New Conti ransomware source code gets leaked

New versions of Conti's ransomware source code have been reportedly leaked by a researcher displeased with the group's public declaration of support to Russia. Previously, the pro-Ukraine individual leaked an older version of the ransomware.

Conti is a Russian-speaking ransomware group that also operates a ransomware-as-a-service business model. Conti is known for its devastating cyberattack on Ireland's Health Service Executive in May last year.

Researchers analysed the leaked data and found out that while some Conti members are recruited through underground forums, others aren't even told that they are interviewing with cybercriminals. Instead, some potential hires were told that they would be helping in the development of software for legitimate penetration testers and analytics.

Conti is made up of individuals tasked with different duties – including malware coders, tests, system administrators and HR personnel who deal with hires, as well as negotiators who deal with victims and try to ensure a blackmail payment is made.

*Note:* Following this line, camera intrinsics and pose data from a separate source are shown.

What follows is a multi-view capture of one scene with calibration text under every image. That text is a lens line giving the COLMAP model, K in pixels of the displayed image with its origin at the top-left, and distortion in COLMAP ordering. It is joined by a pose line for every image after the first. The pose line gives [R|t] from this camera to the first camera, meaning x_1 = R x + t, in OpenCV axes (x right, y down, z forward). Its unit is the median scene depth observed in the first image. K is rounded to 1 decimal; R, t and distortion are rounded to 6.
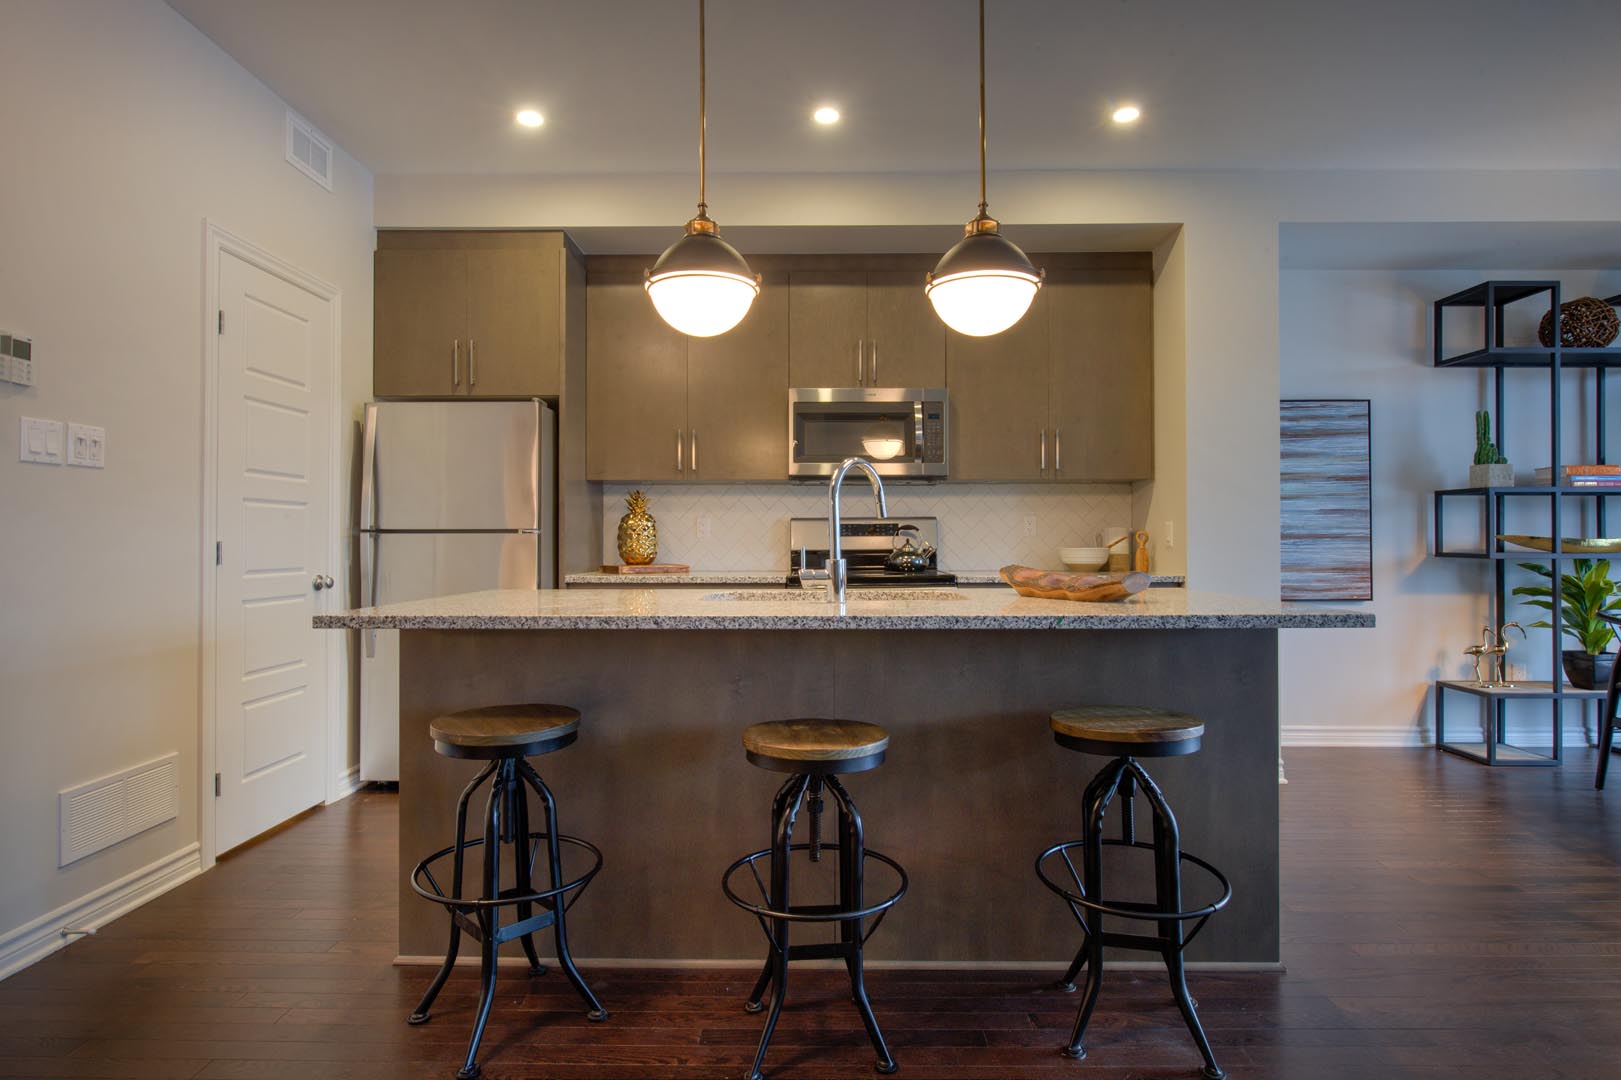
lens RADIAL K [[817.8, 0, 810.5], [0, 817.8, 540.0], [0, 0, 1]] dist [-0.010399, -0.001218]
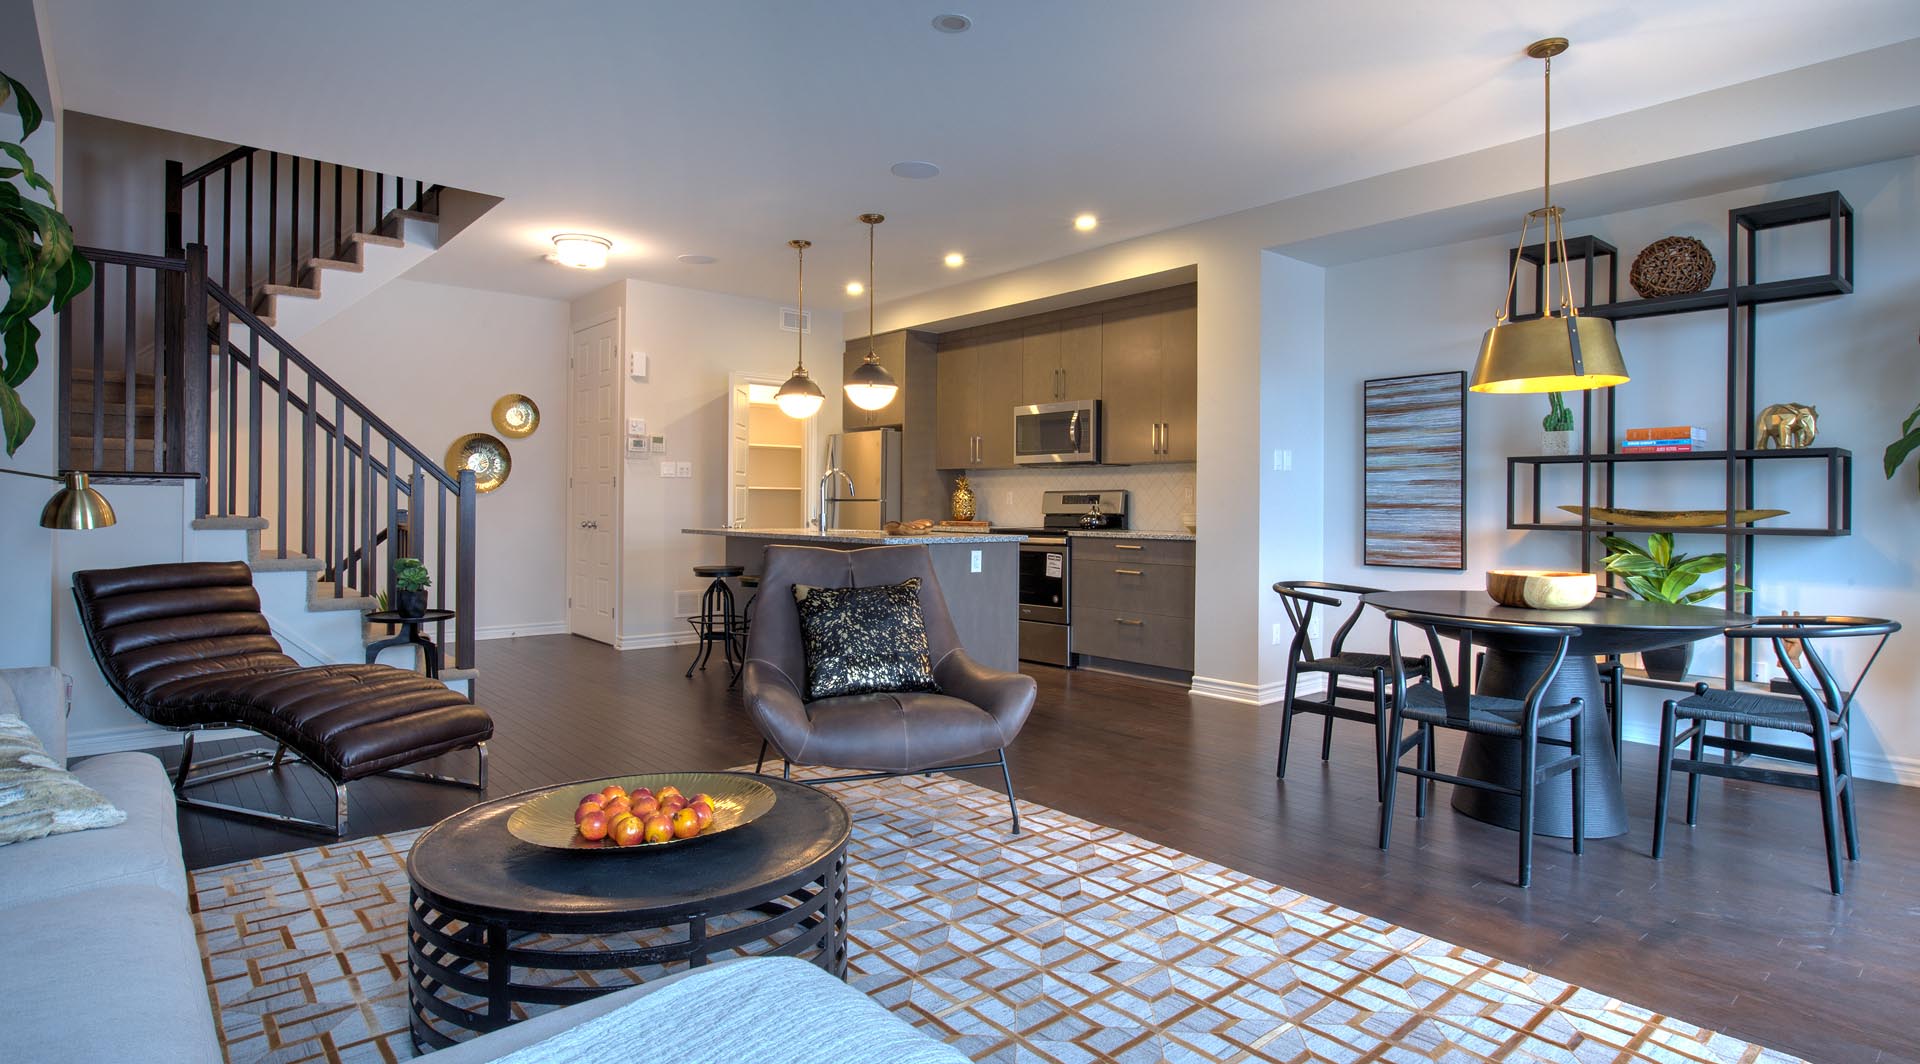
lens RADIAL K [[967.2, 0, 960.7], [0, 967.2, 508.8], [0, 0, 1]] dist [-0.000992, -0.000418]
pose [[0.665495, 0.008574, -0.746353, 1.172004], [-0.006762, 0.999962, 0.005458, -0.003671], [0.746372, 0.001415, 0.665528, -0.265221]]
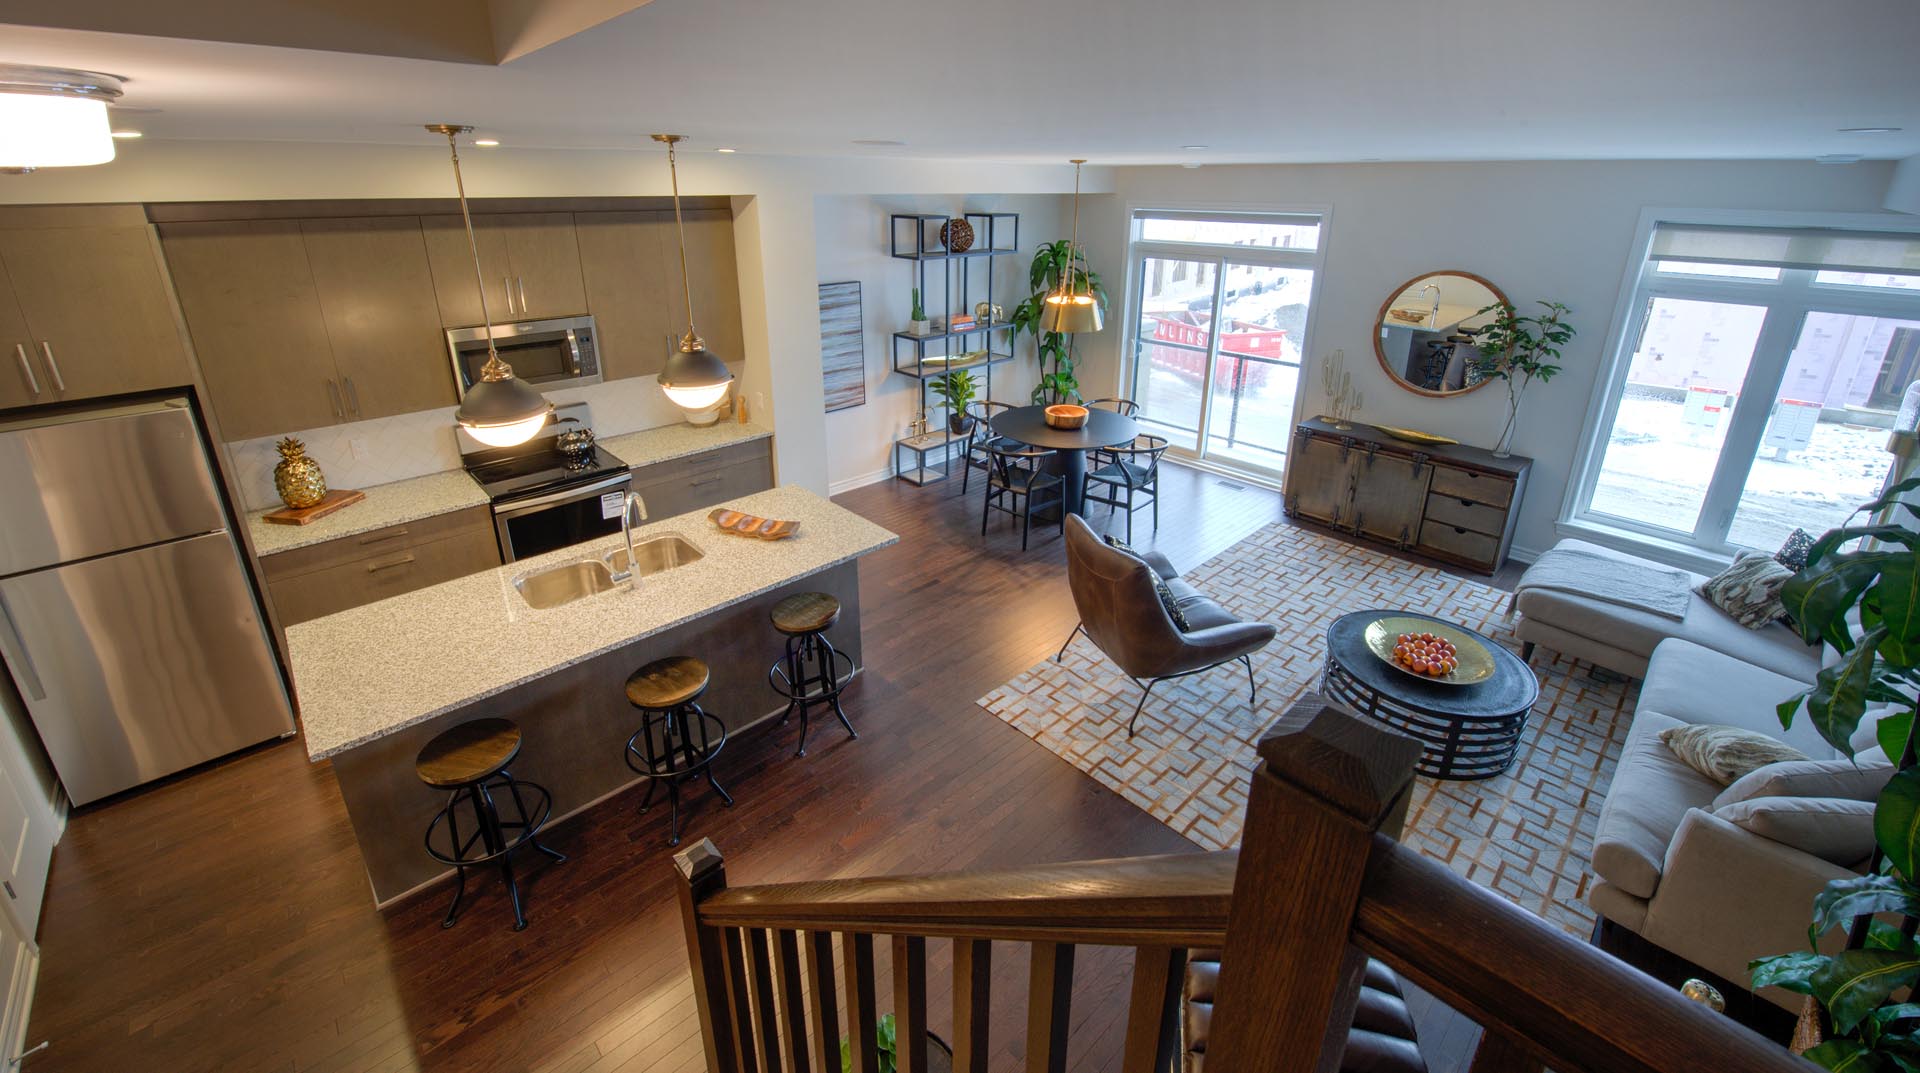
lens RADIAL K [[770.7, 0, 953.8], [0, 770.7, 452.0], [0, 0, 1]] dist [-0.000385, 0.000152]
pose [[0.721631, -0.217019, 0.657382, -0.239909], [-0.006906, 0.947289, 0.320306, -0.340210], [-0.692243, -0.235683, 0.682095, -0.228911]]
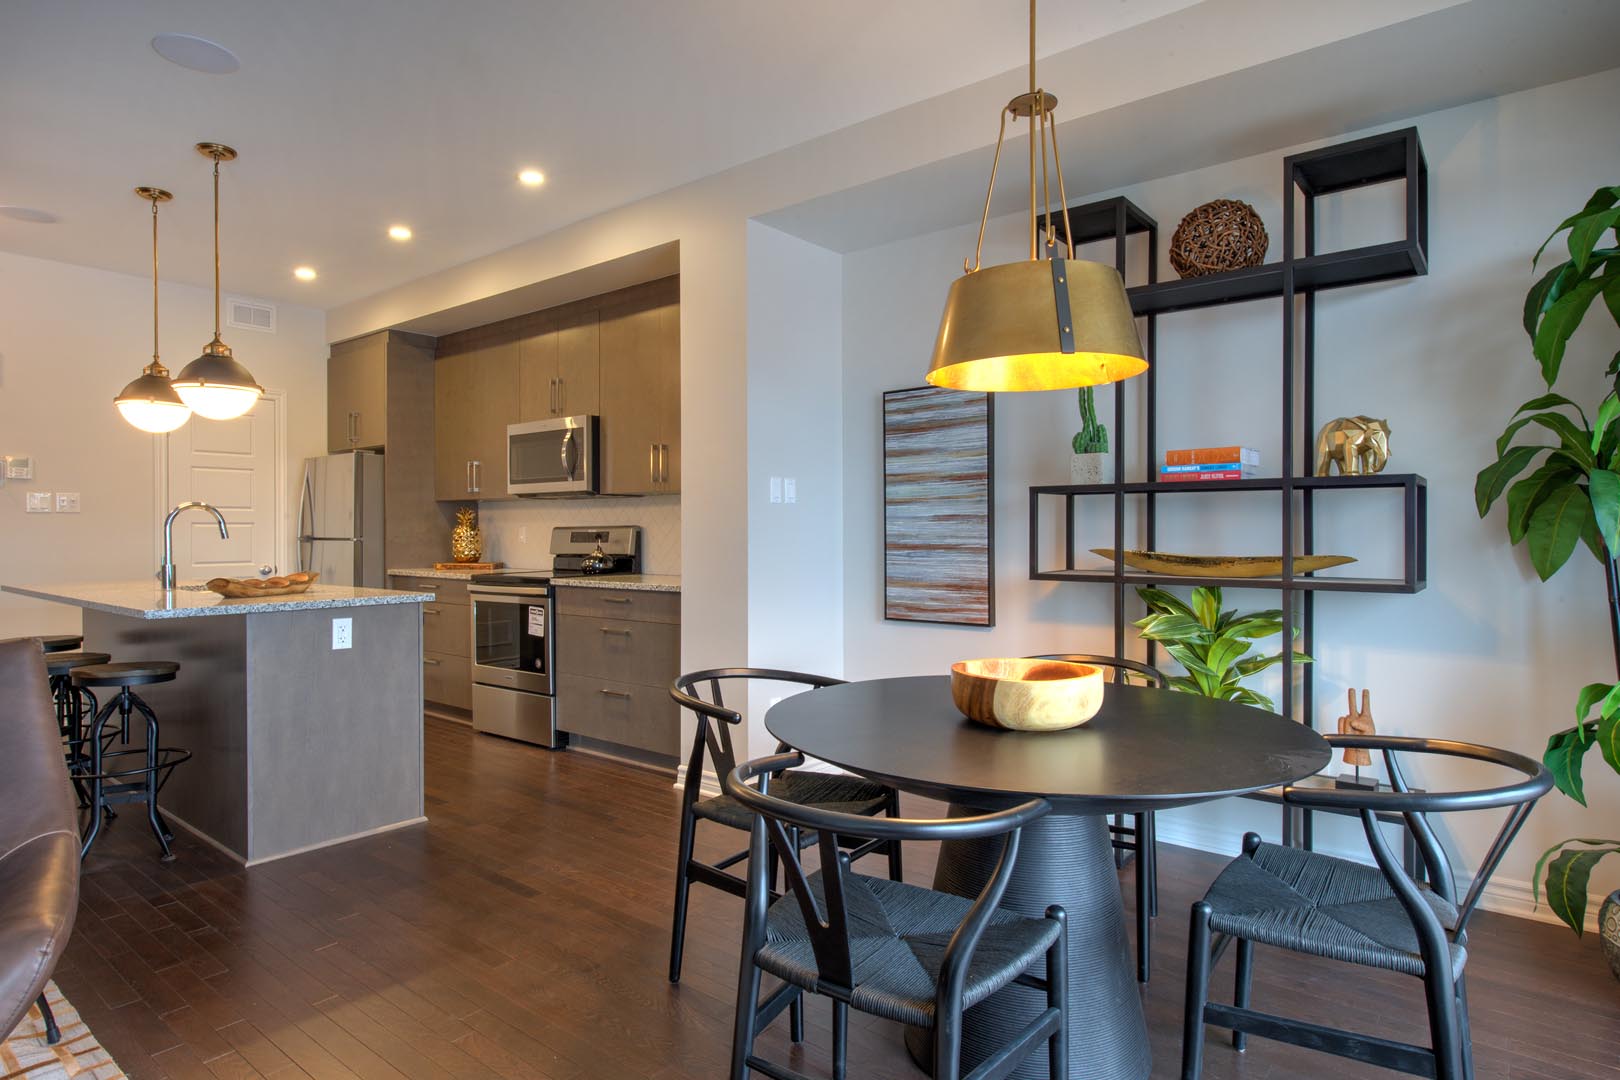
lens RADIAL K [[881.6, 0, 810.0], [0, 881.6, 540.0], [0, 0, 1]] dist [0.001868, -0.000032]
pose [[0.789419, 0.006570, -0.613819, 1.089138], [0.001310, 0.999922, 0.012387, -0.023394], [0.613853, -0.010583, 0.789349, 0.195609]]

While some ransomware payments are made in the millions, the average demand made by Conti members is just over $765,000. Conti's declaration of support for Russia's invasion of Ukraine also led to the leak of the group's internal chat logs.

Recently, Google exposed the inner workings of Exotic Lily, an initial access broker (IAB) that sells network access to threat groups including Conti and Diavol. The US Cybersecurity and Infrastructure Security Agency (CISA) and FBI have previously warned organizations of Conti activity. It is estimated that hundreds of organizations in the United States alone have fallen prey to Conti.